With the statute of limitations running out for some 25,000 Gulf Coast residents with potential spill claims against BP, it is still not clear how many of them will be allowed to opt out of an already negotiated settlement.
Joe Rice, a plaintiff attorney who helped negotiate the $7.8 billion settlement with the oil giant related to the 2010 spill, warned Monday that attorneys for those seeking to opt out in hope of possibly striking a separate deal risk getting nothing for their clients.
“I imagine that a lawyer thinks that if he opts out, he will file an appeal and come up with some way to resolve those claims with BP outside the class in some aggregate fashion,” Rice told the Houston Chronicle. “I don’t think BP has any intention of doing that at the current time.”
With the three-year statute of limitations running out in April, claimants who opt not to be part of the settlement must file their claims by Jan. 24 so that BP will have the legally required 90 days to respond.
“If you don’t make a presentment by Jan. 24, you start facing a risk that the statute of limitations could run before you have a chance to legally pursue your claim,” Rice said.
He also estimated that U.S. District Judge Carl Barbier, who is overseeing the mass litigation, may approve only about a quarter of the 25,000 people currently listed as opt-outs. The majority of the paperwork, Rice said, did not have the addresses and individual signatures required by the judicial proceeding.
“These lawyers had names of folks that they talked to sometime in the process, and they didn’t even have a valid address for them, so they put them on the form without them,” said Rice, who is also part of a court-appointed steering committee representing the 79,000 plaintiffs already party to the deal.
In a hearing last week in New Orleans, claims administrator Patrick Juneau estimated that about half of the 25,000 opt-out claims would meet the court requirements.
Barbier has not given a time frame for deciding who to let out of the settlement.

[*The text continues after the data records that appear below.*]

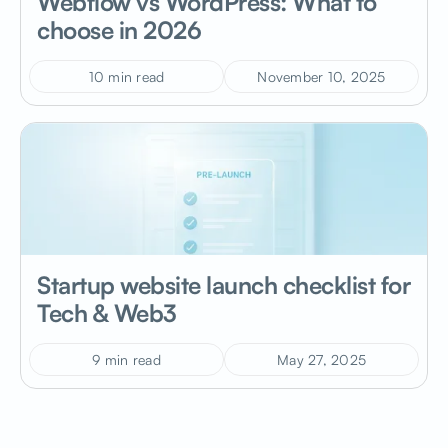
Webflow vs WordPress: What to
choose in 2026
10 min read
November 10, 2025
Startup website launch checklist for
Tech & Web3
9 min read
May 27, 2025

Attorney Brent Coon, who filed more than 10,000 opt-out claims, said the judge will first have to decide which clients “jumped through all the hoops” and which ones did not.
“If he doesn’t extend opt-out criteria, I’m appealing 5,000 cases on the difficulties of how you get out of this case,” Coon said.
BP attorney Rick Godfrey said at the hearing that the company would press any claimant who opts to go to trial for specific evidence of any economic losses stemming from the oil spill.
By contrast, the settlement assumes the losses were caused by the spill.
“For those who opt out,” Godfrey said, “we will put them to the proof.”
Eligible Gulf Coast residents who want to participate in the current settlement are being given an extra year to file a claim.
Rice also said the list of participants could grow dramatically as more businesses indirectly connected to the tourism industry realize they are eligible to file.
“It is just up to people to exercise that right,” Rice said. “BP will pay it if they come. We have built a claimant-friendly, transparent, open-ended claims process for the people on the Gulf Coast. All we need now is for them to come forward and get their claim.”